» **Your goal**: Express each line of the entries below as a Markdown table with two columns, Row for the row number and Line for the line itself, skipping blank lines. Leave the pictures out.

(Plain-text sources for documents)
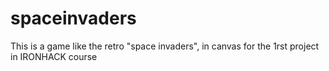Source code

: # spaceinvaders
This is a game like the retro "space invaders", in canvas for the 1rst project in IRONHACK course
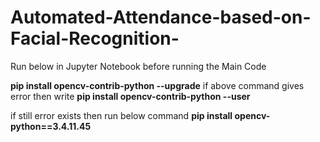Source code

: # Automated-Attendance-based-on-Facial-Recognition-

Run below in Jupyter Notebook before running the Main Code

**pip install opencv-contrib-python --upgrade**
if above command gives error then write
**pip install opencv-contrib-python --user**

if still error exists then run below command
**pip install opencv-python==3.4.11.45**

» **Result**:
| Row | Line |
|---|---|
| 1 | Source code |
| 2 | : # spaceinvaders |
| 3 | This is a game like the retro "space invaders", in canvas for the 1rst project in IRONHACK course |
| 4 | Source code |
| 5 | : # Automated-Attendance-based-on-Facial-Recognition- |
| 6 | Run below in Jupyter Notebook before running the Main Code |
| 7 | **pip install opencv-contrib-python --upgrade** |
| 8 | if above command gives error then write |
| 9 | **pip install opencv-contrib-python --user** |
| 10 | if still error exists then run below command |
| 11 | **pip install opencv-python==3.4.11.45** |